電通大,レーザーによる新たなライブセルイメージング法を開発

電気通信大学の研究グループは,新たに開発した光熱顕微イメージング法を搭載したポンプ・プローブ顕微鏡により,試料の表面を高解像度で,かつ同時に複数の画像で撮影することに成功した(ニュースリリース)。

細胞などの微小な試料を観察する有力な手段として光熱顕微イメージング法があるが,これまでの研究では,光源に光パラメトリック増幅器を利用した波長切り替え方式により複数の画像を撮影しているため,撮像に時間を要し,状態が変化する生体の細胞などを適切に計測することは困難だった。

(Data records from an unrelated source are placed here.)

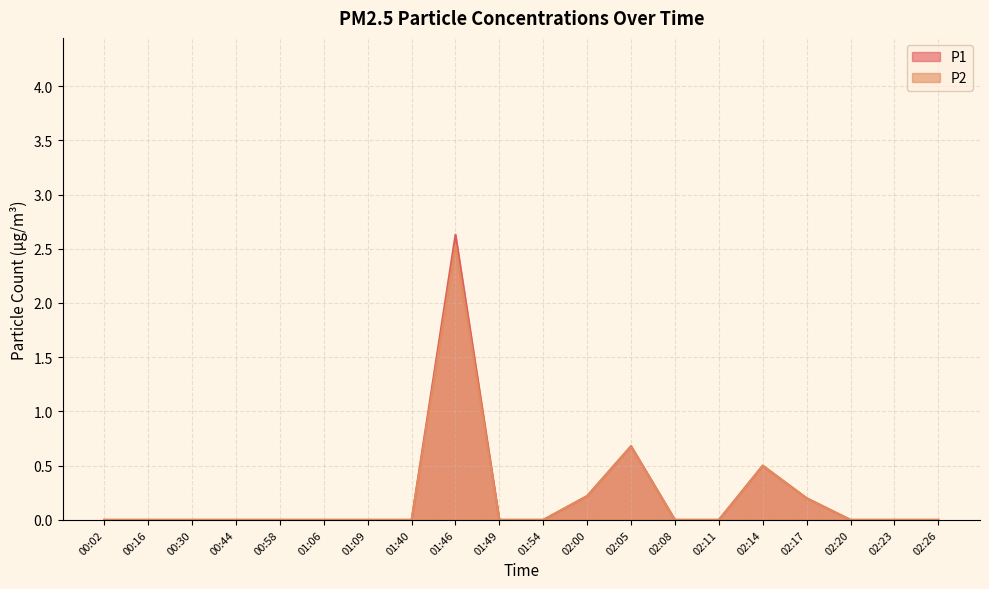

What are all the series names shown in the legend?

P1, P2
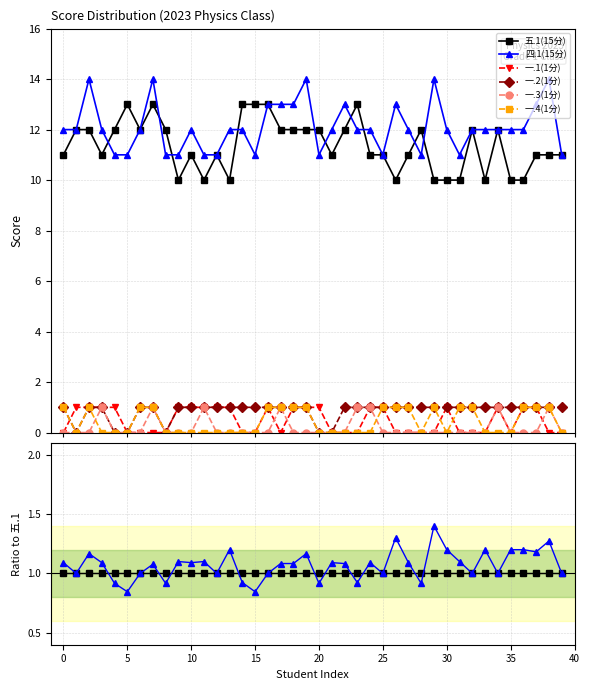

How many data points does each series have?

40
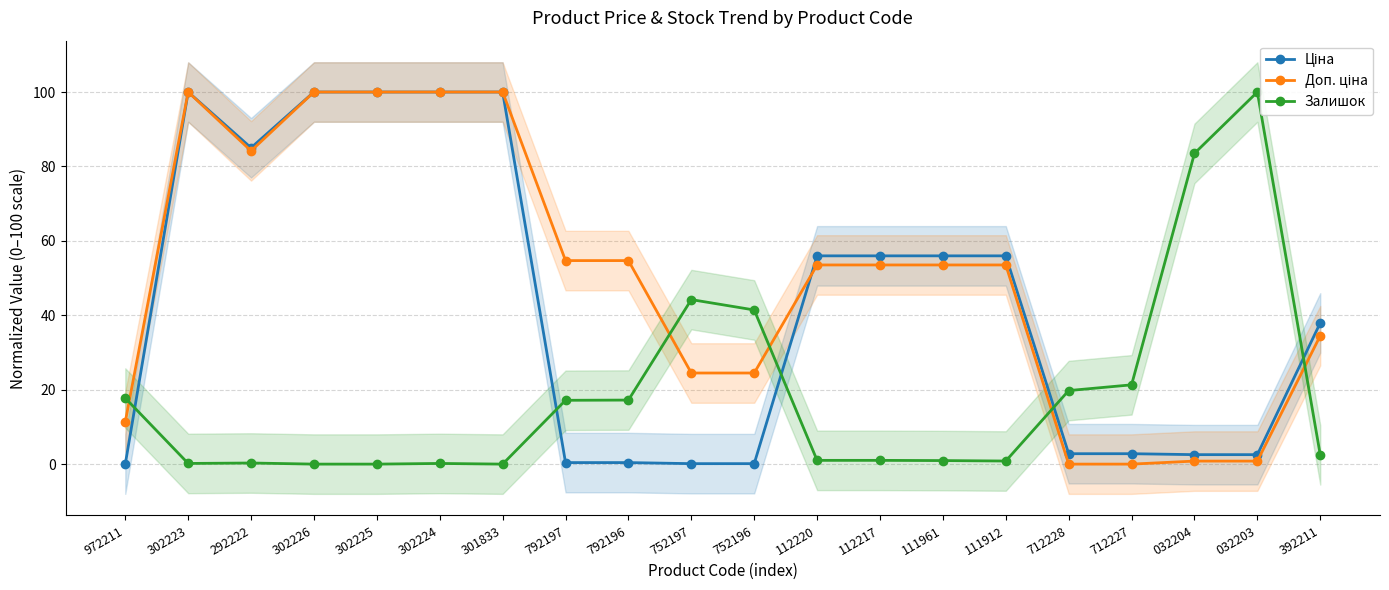

At which category does Доп. ціна reach its first local valley?

292222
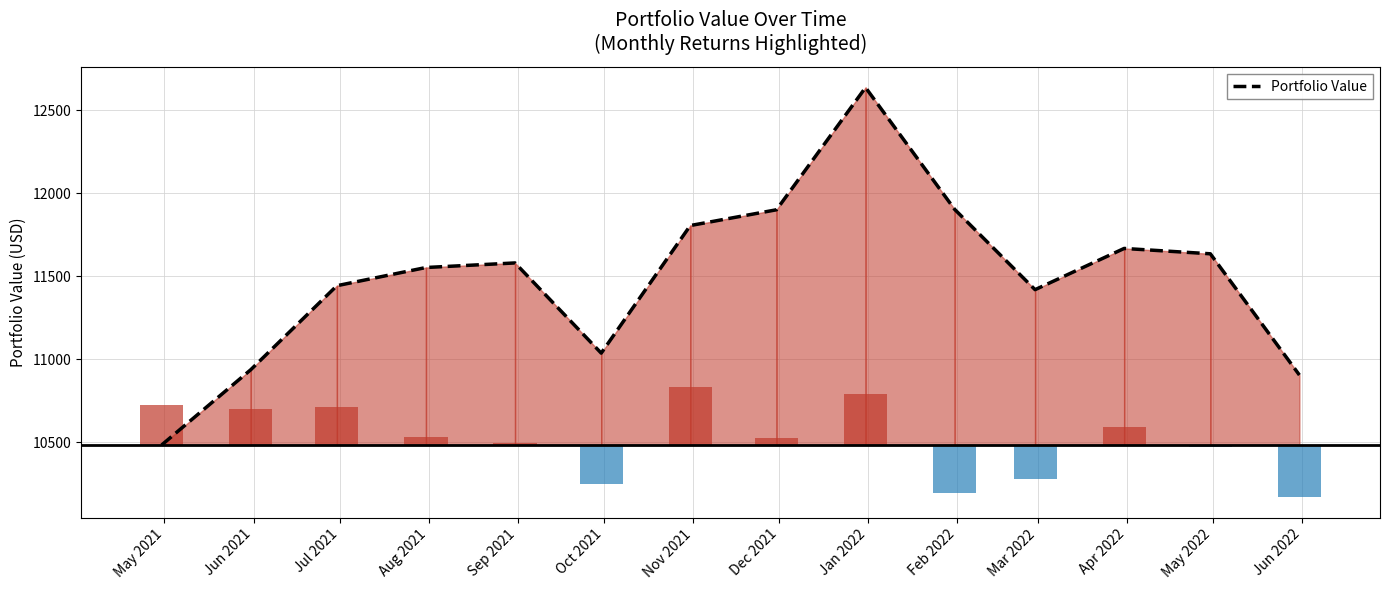

List the labels in order of value, smallest first.

May 2021, Jun 2022, Jun 2021, Oct 2021, Mar 2022, Jul 2021, Aug 2021, Sep 2021, May 2022, Apr 2022, Nov 2021, Dec 2021, Feb 2022, Jan 2022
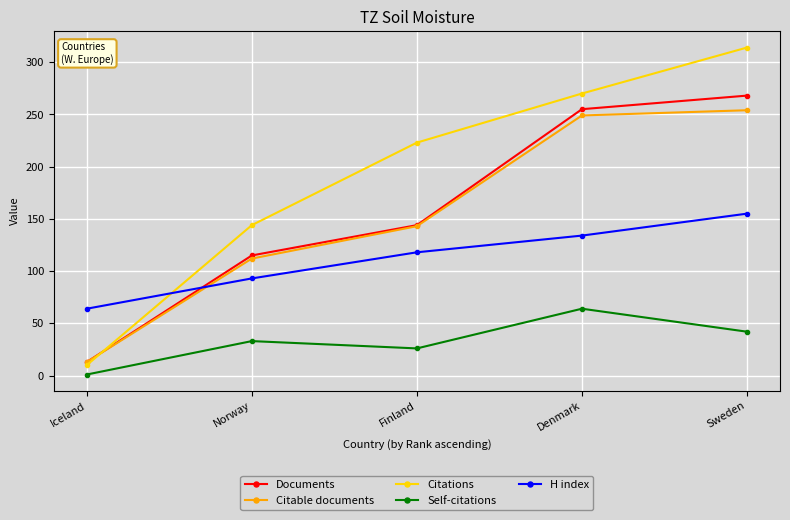

True or false: Self-citations and H index intersect in this chart.

False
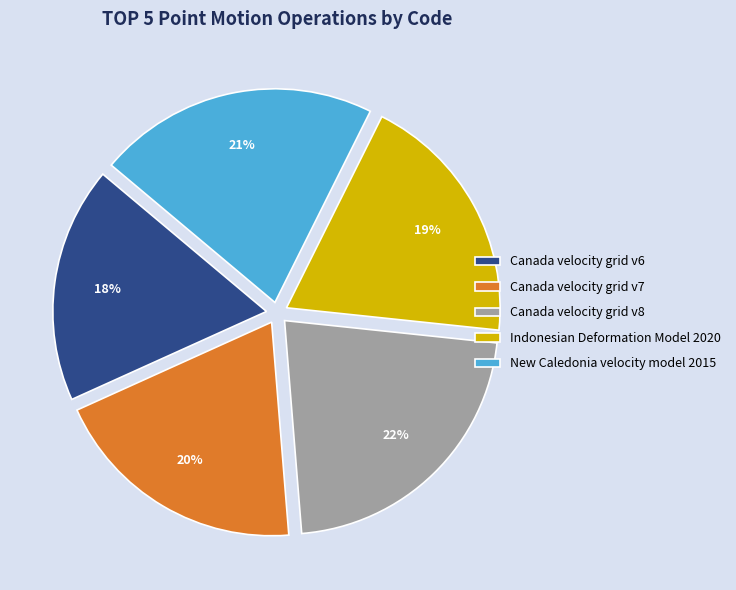

Count the number of slices in the pie.

5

今回の開発では,ポンプ・プローブ顕微鏡のポンプ光源として,複数の波長の半導体レーザーを利用し,それぞれの波長を別々の周波数で変調する。検出部ではプローブ光による検出信号の周波数成分を複数チャネルのロックインアンプで分離することにより,試料の表面を高解像度で,かつ同時に複数の画像で撮影することを実現した。

光源はパルス幅100ps,パルス繰り返し周波数40MHzの白色光源ファイバーレーザーを用いた。白色パルス光から,ポンプ光とプローブ光として,それぞれ波長488,632nmの成分を光フィルターで抽出する。ポンプ光は強度変調を与えられ,プローブ光と重ねられて試料に照射される。

このシステムでは,プローブ光の強度雑音を抑圧するために,プローブ光の参照光を用意し,参照光とプローブ光の差を検出するバランス検出器を利用している。検出器からの出力信号を2台のロックインアンプに入力し,それぞれポンプ光の変調周波数と,その2倍の周波数でプローブ光の変調を同時に観測した。

この方法を利用して,実際に,病理組織の染色で最も一般的なヘマトキシリン・エオジン染色したマウスの卵巣の切片を観察し,従来の顕微鏡による明視野像に比べて,より鮮明なイメージ像の撮影に成功した。

今回の成果により,脳などの生体内の細胞を生きたまま,安定的に観察することが可能となり,認知症やアルツハイマー病の診断などへの応用が期待されるという。